Вначале Серафима посещала общину пятидесятников ради любопытства, ради того, чтобы именно здесь ей помогли забыться на какое-то время, спрятаться самой от себя. А потом стала понимать, что посещение секты — дело совсем не развлекательное. Подошло время, когда закончился испытательный срок, в течение которого пресвитер и сестры во Христе внимательно наблюдали за Серафимой и одновременно приобщали к обязанностям общины.
Когда было прохладно, все верующие собирались в горнице дома Парамона. Пресвитер, хорошо выбритый, в чистом отутюженном костюме, со смиренным, ангельским выражением лица неторопливо подходил к каждому верующему и почтительно кивал головой.
Все было умилительно и безмятежно. В эти минуты не верилось, что где-то существуют зло, несправедливость. Около Серафимы он обычно задерживался дольше. Расспрашивал о здоровье, о детях, о нуждах и заботах. С приемом в секту Серафимы пресвитер не спешил.
Парамон был опытен. Он знал, что промахнись, поторопись с приемом «приближенного», можно нанести большой урон общине. Не впитавшая в себя истину веры может вдруг оторваться от общины, поднять на смех все, о чем можно говорить лишь трепетно, тихо, при затаенном дыхании. Много раз пресвитер заводил с Серафимой беседы и, казалось, все они были проверкой, выпытыванием.

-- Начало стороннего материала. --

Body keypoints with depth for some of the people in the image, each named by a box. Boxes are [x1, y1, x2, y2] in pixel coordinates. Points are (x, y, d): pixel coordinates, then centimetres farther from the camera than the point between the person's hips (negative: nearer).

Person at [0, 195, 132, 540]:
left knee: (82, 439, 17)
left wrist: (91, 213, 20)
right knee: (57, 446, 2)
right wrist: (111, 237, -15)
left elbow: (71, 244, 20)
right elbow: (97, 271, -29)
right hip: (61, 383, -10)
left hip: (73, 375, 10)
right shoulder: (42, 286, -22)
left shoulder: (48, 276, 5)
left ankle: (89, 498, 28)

Ругая Советскую власть за то, что в магазине нет мануфактуры или колотого сахара, он зорко следил за поведением своей подопечной, ждал ее отзыва, пытался узнать, насколько искренни ее вздохи или поддакивания.
И хотя Серафима еще не была «приближена», она часто приглашалась на песнопения. Поначалу она находила немало для себя забавного в этом. Во всех песнях славился бог, как главный распорядитель жизни человеческой, но в молитве Серафима нередко обнаруживала для себя много чудного. Песни, которые у членов общины вызывали трепет души, представляли странную смесь: слова призывали к богу, смирению, вере, к прекрасному блаженству после смерти, а мотив взят у безбожников — советских композиторов. Одна из божественных песен исполнялась на мотив известной песни «Катюша», другая — «Три танкиста».

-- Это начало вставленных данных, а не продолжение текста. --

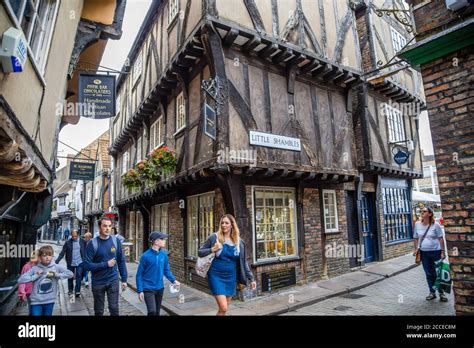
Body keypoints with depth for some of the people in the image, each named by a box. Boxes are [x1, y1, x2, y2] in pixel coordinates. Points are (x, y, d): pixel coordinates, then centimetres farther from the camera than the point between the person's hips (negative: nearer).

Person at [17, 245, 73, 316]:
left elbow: (71, 274, -11)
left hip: (50, 301, 1)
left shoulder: (57, 267, -6)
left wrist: (56, 274, -17)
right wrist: (36, 276, -17)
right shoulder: (35, 269, -7)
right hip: (36, 301, -1)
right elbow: (20, 280, -10)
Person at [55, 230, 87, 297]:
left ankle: (77, 291, 1)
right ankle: (70, 290, 32)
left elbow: (86, 252, 0)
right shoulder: (68, 242, -2)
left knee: (79, 276, -8)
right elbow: (62, 252, -4)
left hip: (79, 263, -2)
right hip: (70, 263, 2)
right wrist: (57, 261, -13)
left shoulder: (83, 242, -3)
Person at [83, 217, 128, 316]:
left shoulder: (116, 241, -4)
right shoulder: (92, 243, -11)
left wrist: (124, 279, 1)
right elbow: (87, 266, -14)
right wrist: (106, 264, -19)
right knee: (99, 311, 15)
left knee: (114, 308, 5)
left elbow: (121, 261, 2)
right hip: (98, 282, -1)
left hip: (113, 280, 1)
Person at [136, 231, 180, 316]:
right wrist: (140, 291, -12)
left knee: (157, 312, 15)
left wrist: (174, 280, -6)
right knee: (152, 311, -17)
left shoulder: (164, 255, -2)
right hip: (148, 288, -5)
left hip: (160, 288, 5)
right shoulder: (146, 256, -16)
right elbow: (139, 274, -9)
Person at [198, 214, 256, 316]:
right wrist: (212, 250, -19)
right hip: (216, 276, -3)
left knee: (225, 308, 14)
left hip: (231, 277, 4)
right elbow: (200, 253, -1)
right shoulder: (214, 237, -7)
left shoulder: (239, 242, 2)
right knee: (223, 308, -12)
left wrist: (251, 279, 5)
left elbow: (243, 262, 8)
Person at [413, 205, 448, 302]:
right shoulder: (417, 224, 0)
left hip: (435, 251, -3)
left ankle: (441, 293, 22)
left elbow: (441, 239, -5)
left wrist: (442, 251, -8)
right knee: (429, 274, 11)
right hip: (424, 253, 3)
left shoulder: (435, 225, -8)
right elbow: (415, 238, 8)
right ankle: (432, 292, 24)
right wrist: (416, 249, 4)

Вначале Серафиме показалось, что этот разношерстный хор позволяет себе просто-напросто подурачиться, но потом убедилась; все делается на полном серьезе. Однажды во время такого исполнения ей пришла в голову крамольная для такого общества мыслишка:
«А почему бы им не взять мотив блатной песни: „Воровать я на время не стану, чтоб с тобой, моя милка, пожить“».